F/OSS keeps MS from controlling every standard (Score:4, Insightful)
Consider how msft works. One msft product makes it necessary, or at least expedient, to get another msft product. To run the latest ms-office, you need ms-windows. To get all the features out of Outlook, you have to have Exchange. You can load certain websites without msie, which means you need windows. Why do you think msft is desperate to lock everybody into OOXML? Msft has always followed the strategy: "control the standard, and the money will follow."
Stop important F/OSS projects, and you hurt F/OSS. Maybe more people will use windows-server, and maybe ms-sql will run better on windows-server than oracle.
Why do you think Google and IBM support F/OSS so strongly? It's a standard than can, to some extent, keep Microsoft from having an even stronger monopoly.

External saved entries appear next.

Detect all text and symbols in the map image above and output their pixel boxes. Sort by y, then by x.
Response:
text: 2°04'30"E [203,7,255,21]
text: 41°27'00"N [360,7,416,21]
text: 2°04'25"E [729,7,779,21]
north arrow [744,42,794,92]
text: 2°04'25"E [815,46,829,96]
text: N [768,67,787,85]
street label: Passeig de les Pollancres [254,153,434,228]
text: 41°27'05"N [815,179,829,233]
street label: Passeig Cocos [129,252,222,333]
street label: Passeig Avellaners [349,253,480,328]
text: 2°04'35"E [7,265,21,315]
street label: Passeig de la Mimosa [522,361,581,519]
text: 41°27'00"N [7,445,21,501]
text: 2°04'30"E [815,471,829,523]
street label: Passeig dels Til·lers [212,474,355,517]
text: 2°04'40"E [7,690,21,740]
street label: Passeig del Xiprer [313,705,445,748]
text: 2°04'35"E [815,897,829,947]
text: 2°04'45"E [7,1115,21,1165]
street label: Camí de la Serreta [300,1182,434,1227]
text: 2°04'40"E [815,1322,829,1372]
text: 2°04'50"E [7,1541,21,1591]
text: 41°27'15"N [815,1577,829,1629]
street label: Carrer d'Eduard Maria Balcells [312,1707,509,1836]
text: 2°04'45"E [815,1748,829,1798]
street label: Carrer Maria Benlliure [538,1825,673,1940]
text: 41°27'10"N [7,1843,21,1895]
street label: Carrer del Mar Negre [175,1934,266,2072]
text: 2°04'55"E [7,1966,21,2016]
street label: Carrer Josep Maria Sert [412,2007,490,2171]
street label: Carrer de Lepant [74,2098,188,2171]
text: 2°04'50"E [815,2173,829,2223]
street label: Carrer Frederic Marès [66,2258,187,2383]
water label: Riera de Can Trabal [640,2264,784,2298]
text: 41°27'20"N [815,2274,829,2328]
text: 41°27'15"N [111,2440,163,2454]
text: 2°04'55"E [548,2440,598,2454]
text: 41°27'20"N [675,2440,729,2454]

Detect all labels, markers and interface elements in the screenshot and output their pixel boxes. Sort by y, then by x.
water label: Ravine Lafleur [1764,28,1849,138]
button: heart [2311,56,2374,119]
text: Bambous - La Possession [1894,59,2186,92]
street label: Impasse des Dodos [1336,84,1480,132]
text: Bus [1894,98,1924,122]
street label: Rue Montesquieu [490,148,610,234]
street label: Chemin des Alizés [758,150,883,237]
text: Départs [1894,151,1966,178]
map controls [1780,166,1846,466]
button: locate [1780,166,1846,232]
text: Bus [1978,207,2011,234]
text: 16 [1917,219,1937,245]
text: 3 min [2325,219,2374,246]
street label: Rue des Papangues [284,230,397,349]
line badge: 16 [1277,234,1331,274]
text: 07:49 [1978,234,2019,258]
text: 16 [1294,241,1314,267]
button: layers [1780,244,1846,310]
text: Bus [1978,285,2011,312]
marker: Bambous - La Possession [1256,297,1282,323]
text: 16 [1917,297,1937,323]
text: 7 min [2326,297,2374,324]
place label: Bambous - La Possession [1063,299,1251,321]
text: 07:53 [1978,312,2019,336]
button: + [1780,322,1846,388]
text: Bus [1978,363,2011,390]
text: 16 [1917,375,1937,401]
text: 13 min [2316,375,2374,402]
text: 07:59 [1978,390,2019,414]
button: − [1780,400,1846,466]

Re:Oracle downloads provide hint to profits (Score:4, Insightful)
For my company, one acronym: ZFS. We're going to start clocking into petabytes of storage within a year, and right now we're handling the tens of terabytes of storage under Solaris with a basic support contract so I could pick up the patch updates and email with the odd, once-a-year problem I couldn't solve myself. I'm shudder to think of the supporting the same scale with any other filesystem; ZFS has seriously saved our asses several times now with just its scrubbing feature.
Oracle's new licensing policy has now put us into a bind. We now have to pick up Oracle Sun-branded hardware, plus the hardware support contract, plus the Oracle Premium software service plan. Then re-integrate the hardware with our existing configuration, possibly picking up new controller cards. Our carrying costs per year for choosing a Solaris-based solution just jumped an order of magnitude.
The only reason we haven't started planning a move to FreeBSD 8.x is because FreeBSD ZFS doesn't yet support iSCSI (because FreeBSD doesn't have an iSCSI target yet). ZFS just got hella more expensive.
Considering Apple's silent dropping of ZFS, I take it as a sign that in the future ZFS development will likely clam up to just Oracle Sun Solaris. Thus, we're going to follow Apple's lead and start testing ext4 under Linux (we first came to ZFS from ext3). I like ZFS, but not enough to justify a 10X cost difference unless there is simply no other way to hold petabytes off a single server.